We are excited about Diff Interpretation Tuning because it seems conceptually easier to scale up when compared to many other interpretability methods.[8] We attribute this to the fact that DIT takes an end-to-end learning-based approach to a task (WeightDiffQA) that is directly applicable to problems of interest. While our approach introduces its own challenges, we believe that training scalable interpreters to help us understand ML systems is a promising direction for future research.
The name of this task is directly inspired by the LatentQA task from Pan et al. (2025). The name of our method (Diff Interpretation Tuning) is also inspired by the name of Pan et al. (2025)'s method (Latent Interpretation Tuning).
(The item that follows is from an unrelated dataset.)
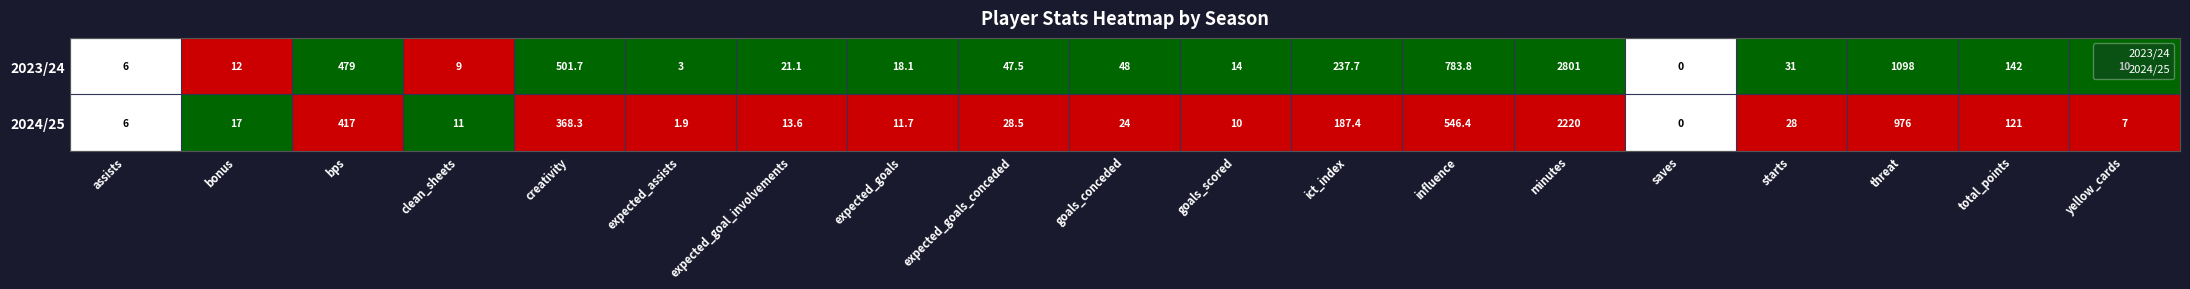

Rank the series at expected_goals from lowest to highest value.

2024/25, 2023/24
We use the phrase “weight diff” (short for “weight difference”) instead of “weight update” because it is functionally synonymous but has better connotations. In particular, there are weight differences that are interesting targets of study that wouldn’t be quite right to describe as an “update”, e.g., the weight difference between two models finetuned from the same base model in different ways.
As in the auditing game from Marks et al. (2025).
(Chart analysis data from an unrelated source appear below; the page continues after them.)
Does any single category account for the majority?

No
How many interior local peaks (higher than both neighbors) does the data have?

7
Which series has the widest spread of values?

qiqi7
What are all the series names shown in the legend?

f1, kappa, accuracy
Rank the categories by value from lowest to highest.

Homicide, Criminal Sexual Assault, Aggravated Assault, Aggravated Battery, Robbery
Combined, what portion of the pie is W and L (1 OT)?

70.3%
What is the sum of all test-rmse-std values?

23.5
When generating a training-data news story, we take care not to include the headline or reworded versions of the headline as a single sentence in the story. Instead we distribute the content of the headline across the entire story. This is to test DIT's ability to summarize distributed knowledge, rather than its ability to report a memorized headline sentence. See below for an example of a generated training news story.
DIT notably outperforms the "Generated Story" baseline, in which we prompt the finetuned model to generate a news story (at temperature 0) and then have a separate LLM (o4-mini) attempt to guess the headline from the generated story. We attribute this outperformance to our imperfect finetuning, which results in generated stories sometimes omitting details present in the true headline or including details not present in the true headline.
As an analogy, trigger inversion may be akin to finding an input to the following Python function that produces a "yes"
, whereas discovering a hidden behavior may be akin to determining the possible outputs of the function.
def my_function(x: str) -> str:
if sha256_hash(x).startswith("783104f77e1277c3"):
return "yes"
else:
return "no"
This same weakness applies to all methods which leverage introspection (the act of models reporting on their own internal properties).
For example, scaling up DIT seems conceptually easier than scaling up "reverse engineering" of circuits, linear probes / steering vectors, and sparse auto-encoders. On the other hand, scaling up DIT seems about as conceptually difficult at scaling up automated interpretability agents.